### EXTRACTED TEXT
******************************

While retail prices – or what the government calls the Consumer Price Index – were unchanged in January from the month before, over the past 12 months this index has increased 1.4%. That follows a 0.7% 12-month increase in December. This compares to a rate of near zero a year ago and is the fastest pace of growth for the CPI since October 2014.

So called core prices, which exclude volatile energy and food costs, were broad-based, increasing 0.3% last month from December. That's the strongest month-over-month increase since August 2011, and is up 2.2% over the past year.

The Fed has repeatedly said that an annual inflation rate target of 2% is one of the main criteria that it will look at in determining interest rate increases, but it has been below this level for around four years. The Federal Reserve raised interest rates for the first time in years in December.

“Despite a volatile start to the year, coupled with a larger-than-expected gain on the producer side reported Tuesday, inflation pressures appear to be gaining ground, albeit still well below the Fed's 2% objective,” said Lindsey Piegza, chief economist at Stifel Fixed Income.

“The hawks at the Fed appeared to be sitting on the sideline at the January meeting, conceding to their dovish colleagues who saw increased ‘downside risks.' At this point, however, with volatility subsiding, a still-moderate economy, which is the new accepted bar of expectations, and rising inflation pressures, the hawks are likely to bolster their argument for a second rate increase near-term.”

According to RBC Economics, January CPI confirmed expectations of a further increase in the headline inflation rate. Year-over-year, the CPI has risen steadily from 0% in September 2015 to 1.4% in January 2016.

“Our forecast assumes that headline CPI will remain close to its January rate for much of 2016 before picking up toward to the Fed’s 2% objective near the end of the year," said Josh Nye, Economist, RBC Economics. Core inflation, which gradually increased during 2015, is expected to remain at or slightly above 2% this year.

"The gradual increase in core inflation, even in the face of downward pressure from a strong U.S. dollar and energy price pass-through, will likely boost the Fed’s confidence that inflation will pick up toward its 2.0% objective in the medium term," Nye sais. "While we expect a cautious approach from the Fed will result in no rate change in March, our forecast assumes a gradual tightening cycle will resume in the second quarter of 2016."

Leading Indicators Decline For Second Straight Month

The report follows one released Thursday by the private research group The Conference Board, used as a barometer of expected economic conditions in the next three to six months. It Leading Economic Index fell for the second straight month, but there appears to be little reason for worry.

******************************

### ENTRIES SUPPLIED

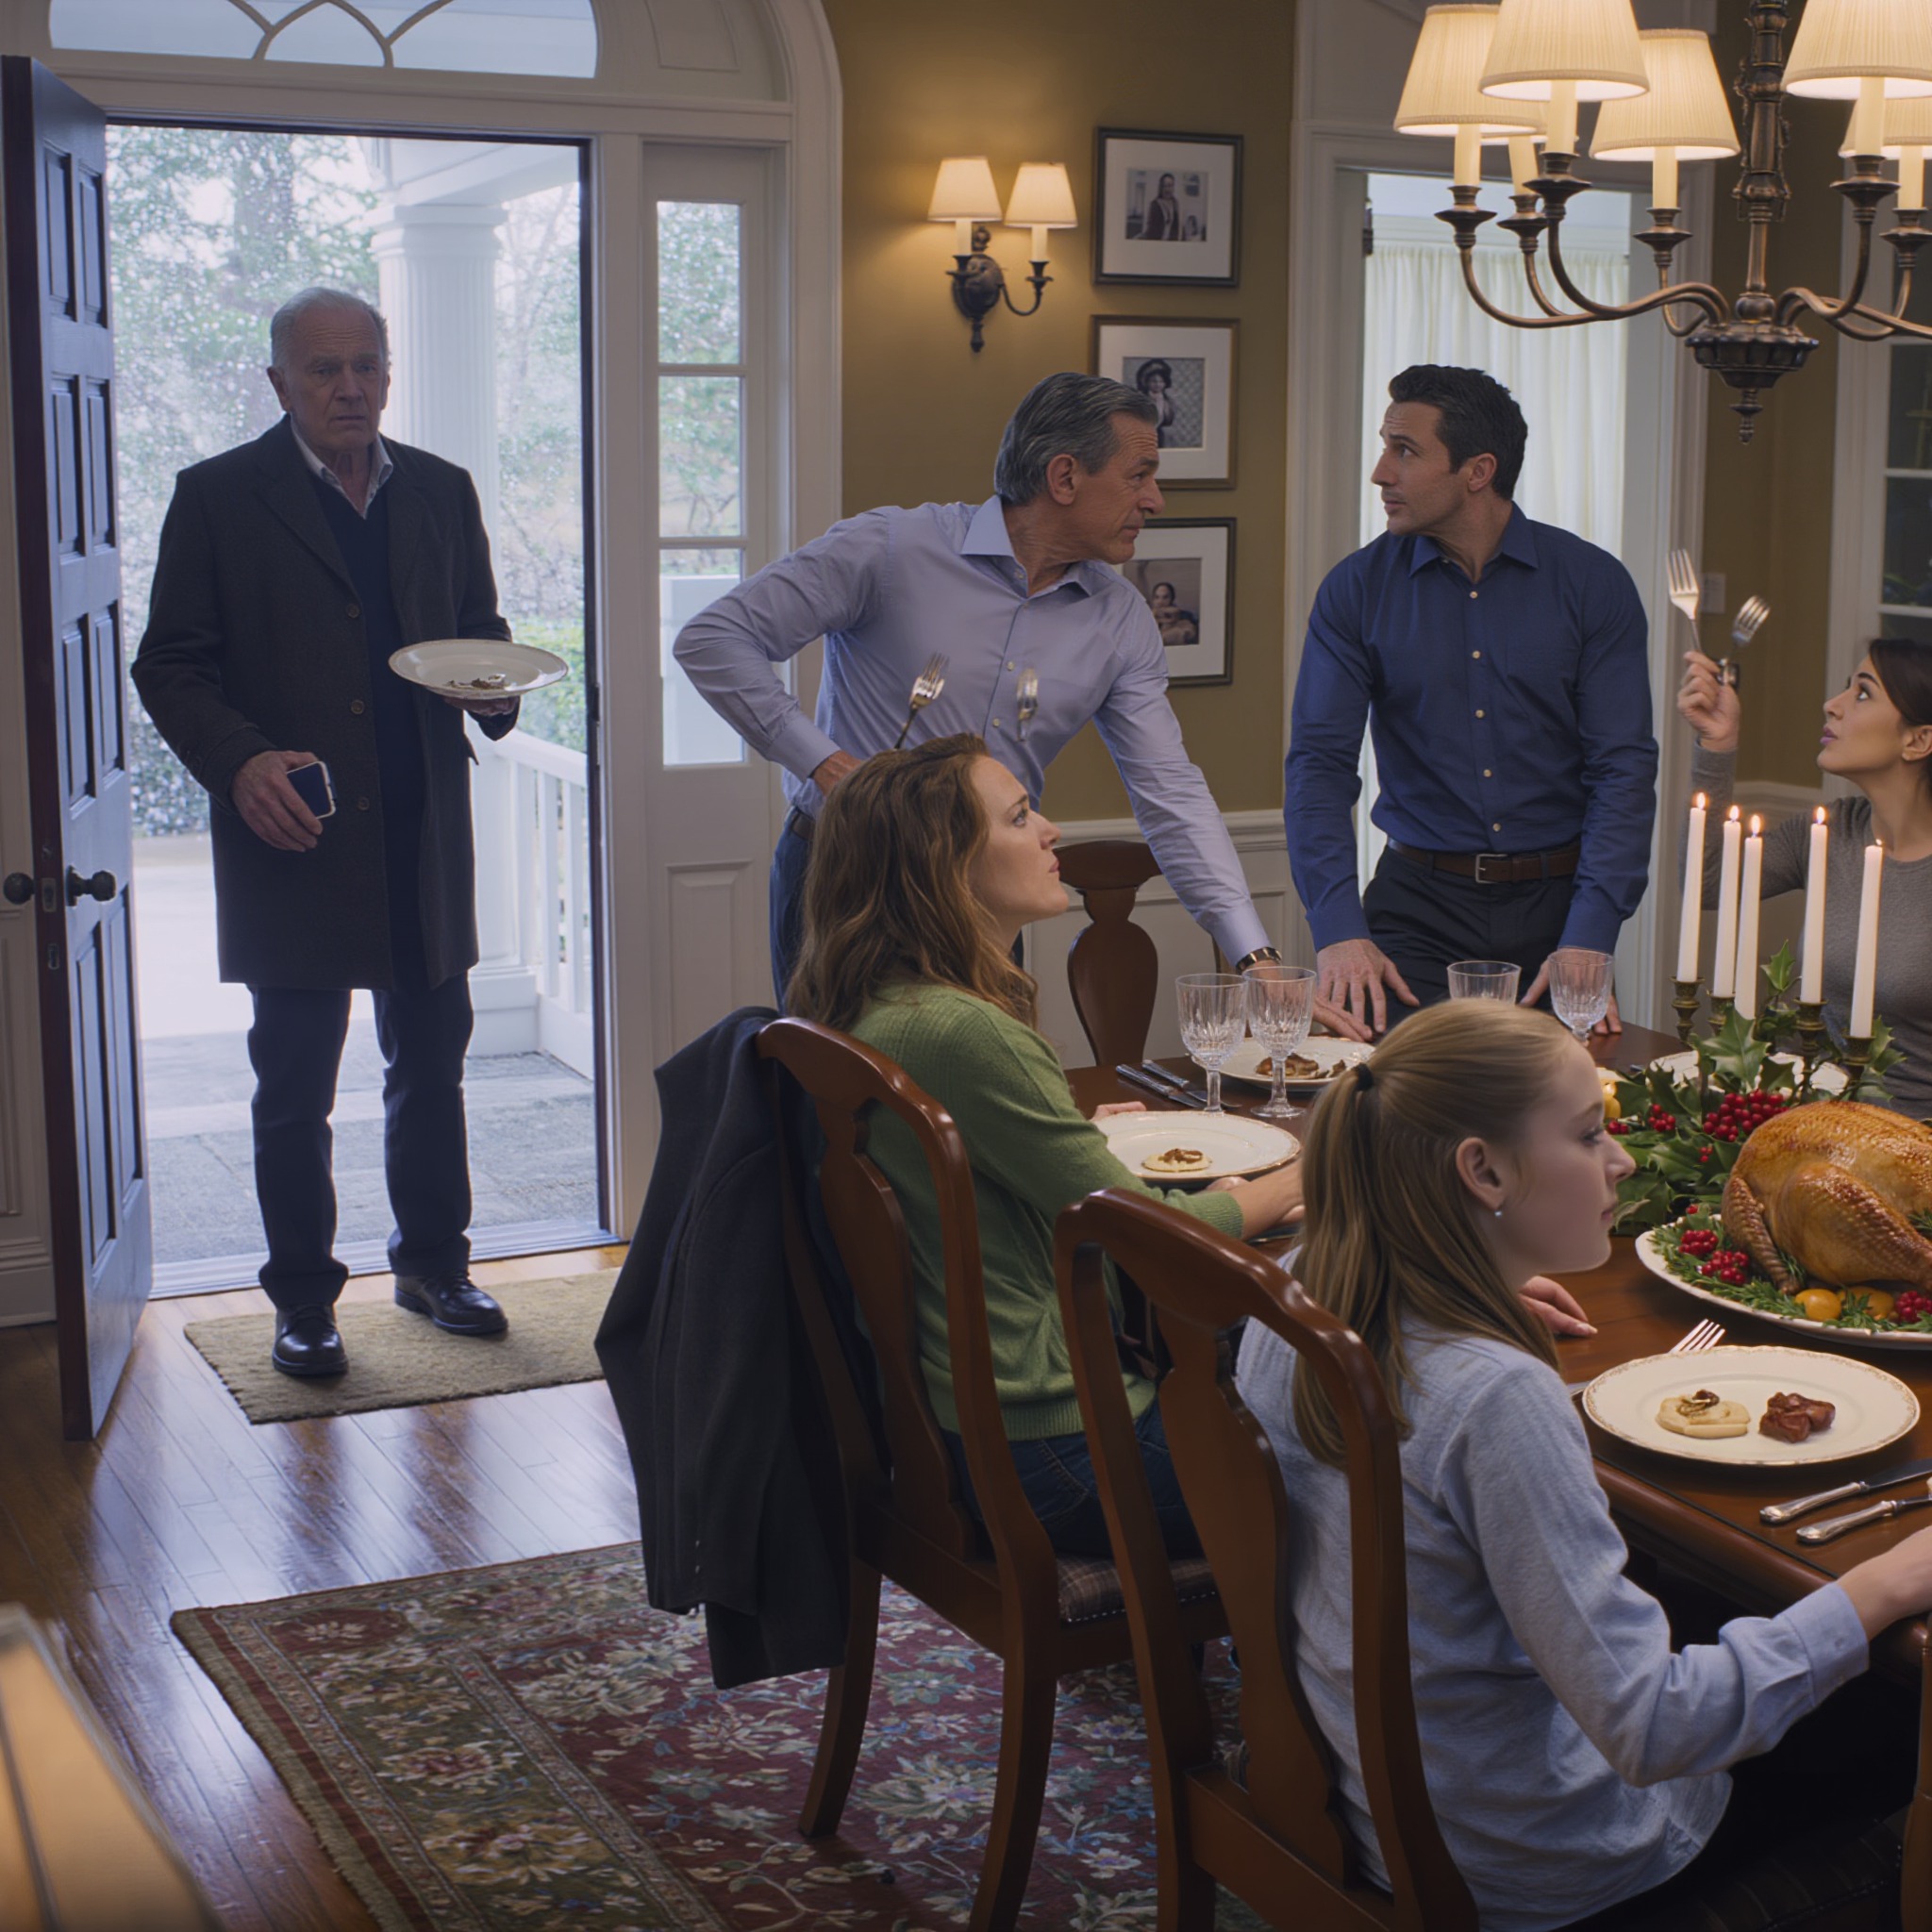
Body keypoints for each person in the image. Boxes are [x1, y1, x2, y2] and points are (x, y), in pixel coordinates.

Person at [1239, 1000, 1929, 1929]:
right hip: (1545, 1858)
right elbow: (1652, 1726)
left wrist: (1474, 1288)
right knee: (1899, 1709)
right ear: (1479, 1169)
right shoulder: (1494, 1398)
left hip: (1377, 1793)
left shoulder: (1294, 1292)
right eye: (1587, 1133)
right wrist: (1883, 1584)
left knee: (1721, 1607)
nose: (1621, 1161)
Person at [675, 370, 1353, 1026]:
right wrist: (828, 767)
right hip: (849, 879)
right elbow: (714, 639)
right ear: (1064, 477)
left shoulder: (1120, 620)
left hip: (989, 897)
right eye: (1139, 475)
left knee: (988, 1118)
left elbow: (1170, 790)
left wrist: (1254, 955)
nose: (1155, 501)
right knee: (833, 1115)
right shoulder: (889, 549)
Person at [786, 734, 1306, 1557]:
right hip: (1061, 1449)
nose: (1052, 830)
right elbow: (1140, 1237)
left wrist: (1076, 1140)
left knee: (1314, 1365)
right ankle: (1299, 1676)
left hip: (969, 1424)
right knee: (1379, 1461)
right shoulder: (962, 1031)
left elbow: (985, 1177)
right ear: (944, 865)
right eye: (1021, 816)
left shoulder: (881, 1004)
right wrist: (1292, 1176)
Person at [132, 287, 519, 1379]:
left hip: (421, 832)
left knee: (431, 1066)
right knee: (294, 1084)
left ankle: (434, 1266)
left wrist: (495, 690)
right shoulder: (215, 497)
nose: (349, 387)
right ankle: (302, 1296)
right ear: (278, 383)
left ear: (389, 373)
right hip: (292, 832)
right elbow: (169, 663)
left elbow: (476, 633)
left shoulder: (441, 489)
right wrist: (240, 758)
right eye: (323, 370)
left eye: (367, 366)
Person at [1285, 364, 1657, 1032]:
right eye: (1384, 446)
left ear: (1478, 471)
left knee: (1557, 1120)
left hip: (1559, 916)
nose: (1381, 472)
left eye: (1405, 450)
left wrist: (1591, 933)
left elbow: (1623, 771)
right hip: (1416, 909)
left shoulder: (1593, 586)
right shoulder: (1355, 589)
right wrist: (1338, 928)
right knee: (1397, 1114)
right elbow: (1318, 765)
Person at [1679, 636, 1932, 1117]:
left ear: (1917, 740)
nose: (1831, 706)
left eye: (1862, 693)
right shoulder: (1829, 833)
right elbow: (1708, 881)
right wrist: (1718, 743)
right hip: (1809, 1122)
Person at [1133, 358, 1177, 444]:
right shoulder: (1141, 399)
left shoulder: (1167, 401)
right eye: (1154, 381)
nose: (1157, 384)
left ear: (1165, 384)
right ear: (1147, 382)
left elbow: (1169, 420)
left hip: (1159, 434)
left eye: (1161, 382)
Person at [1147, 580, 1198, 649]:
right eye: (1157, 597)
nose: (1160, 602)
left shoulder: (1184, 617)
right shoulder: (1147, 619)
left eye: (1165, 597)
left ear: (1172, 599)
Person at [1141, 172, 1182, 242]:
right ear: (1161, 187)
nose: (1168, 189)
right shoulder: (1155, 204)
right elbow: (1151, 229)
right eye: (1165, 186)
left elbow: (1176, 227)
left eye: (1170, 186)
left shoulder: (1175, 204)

******************************

### PROBLEM REQUIREMENTS
Can you reproduce, word for word, the passage of the inflation article above that lies between "So called core" and "years in December.", inclusive?

### ANSWER FOR THIS EXERCISE
So called core prices, which exclude volatile energy and food costs, were broad-based, increasing 0.3% last month from December. That's the strongest month-over-month increase since August 2011, and is up 2.2% over the past year.

The Fed has repeatedly said that an annual inflation rate target of 2% is one of the main criteria that it will look at in determining interest rate increases, but it has been below this level for around four years. The Federal Reserve raised interest rates for the first time in years in December.